At 3:17 p.m. on Saturday, Jan. 8, Galesburg police officers were dispatched to the hospital to follow up on a call about a bomb threat. When they arrived, officers discovered it was a doctor that alerted police.
She told police she was alarmed after a phone call came in to Cottage, from Royal Oaks Medical Center in Kewanee.
"Staff from Royal Oaks knew Cottage was under a bomb threat and was ready to accept their last patient," reads the police report.
The doctor hadn't heard anything about such a threat and told officers she alerted her management, who assured her Dr. Sanjay Sharma, the hospital's owner and CEO, was aware and going to call the police.
The officers said Dr. Sharma had never called.
Eventually, the hospital's house supervisor arrived and said she was awaiting orders to evacuate the facility, though she had not been directly told there was a threat, but instead all the information was coming from the Royal Oaks phone call.
That's when a hospital supervisor arrived and revealed the Sharma family had received a threat against their lives by an ex-staff member, but admitted, "there was no credible source stating there was a bomb threat," according to the report.
Upper management were allegedly monitoring the situation while the Sharmas were out of state.
That same supervisor told police while there wasn't a credible threat, there was some vandalism. A whiteboard in the hospital had been spray painted with the words "F*** the Sharmas." Additionally, the day before, Dr. Sharma's nameplate had been removed from his office the day before and stuck on the morgue doors and someone had written "Liars, Shame on the Sharmas" on Cottage windows.

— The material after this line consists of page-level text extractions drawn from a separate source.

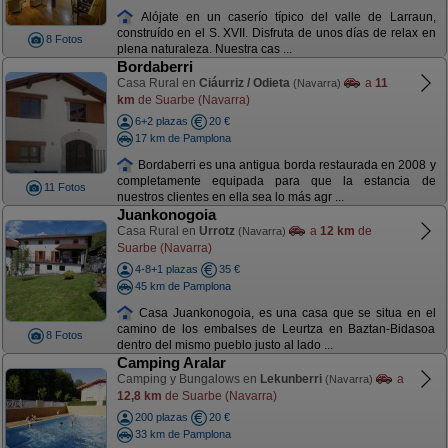
Alójate en un caserío típico del valle de Larraun,
construído en el S. XVII. Disfruta de unos días de relax en
8 Fotos
plena naturaleza. Nuestra cas ...
Bordaberri
Casa Rural en
Ciáurriz / Odieta
a
11
(Navarra)
km
de Suarbe (Navarra)
6+2 plazas
20 €
17 km de Pamplona
Bordaberri es una antigua borda restaurada en 2008 y
completamente equipada para que la estancia de
11 Fotos
nuestros clientes en ella sea lo más agr ...
Juankonogoia
Casa Rural en
Urrotz
a
12 km
de
(Navarra)
Suarbe (Navarra)
4-8+1 plazas
35 €
45 km de Pamplona
Casa Juankonogoia, es una casa que se situa en el
camino de los embalses de Leurtza en Baztan-Bidasoa
8 Fotos
dentro del mismo pueblo justo al lado ...
Camping Aralar
Camping y Bungalows en
Lekunberri
a
(Navarra)
12,8 km
de Suarbe (Navarra)
200 plazas
20 €
33 km de Pamplona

Officers performed a sweep of the hospital but did not find any evidence of a bomb. Eventually, police were told Dr. Sharma's wife, Priyam Sharma, was on the phone admitting there was never a bomb threat, only a threat to her and her family. Police then left the scene.

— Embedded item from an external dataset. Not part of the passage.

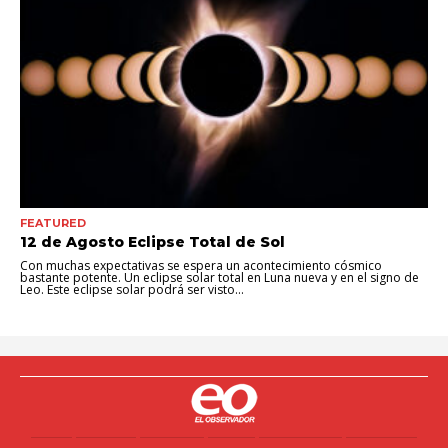
FEATURED
12 de Agosto Eclipse Total de Sol
Con muchas expectativas se espera un acontecimiento cósmico
bastante potente. Un eclipse solar total en Luna nueva y en el signo de
Leo. Este eclipse solar podrá ser visto...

But the original officer spoke to Priyam on the phone, when she spoke of a phone call she had gotten the night before, on Jan. 7. She told officers an ex-employee, who she identified, had shouted over the phone, "If you guys ever come here you will be taken out," during a 12-second phone call.
Then, she admitted there had been 'unrest' with employees who were terminated from the hospital.
"Many workers were upset when they were let go from the job during staffing cuts," said the report, while recounting Priyam's discussion with the officer. She said she knew of 'Sharma hate parties' and wanted to press charges against those responsible for the threats.
The police eventually contacted three former employees, who had all lost their jobs at Cottage and had been out drinking together when the call happened. All three independently maintained the call was mostly laughter and name-calling, but not threatening.
One employee said when Priyam picked up, they shouted, "I love you," while another employee yelled "No you don't she's a b****!" That same former staff member told police it was "more laughter" than anything, and that anything Priyam said was "a lie."
The other two employees corroborated the first statement, that no threats had been made toward the Sharmas.
Now, the hospital remains closed and service remains suspended. The Sharmas did not respond to repeated requests for comment and there is no word on when, or if Cottage will ever reopen.
In the weeks leading up to the closure, entire teams of staff members were unexpectedly laid off and patients told to find care elsewhere. But many patients and former staffers say administration is not cooperating in the transfer of medical records, and many ex-employees are still reporting missing paychecks.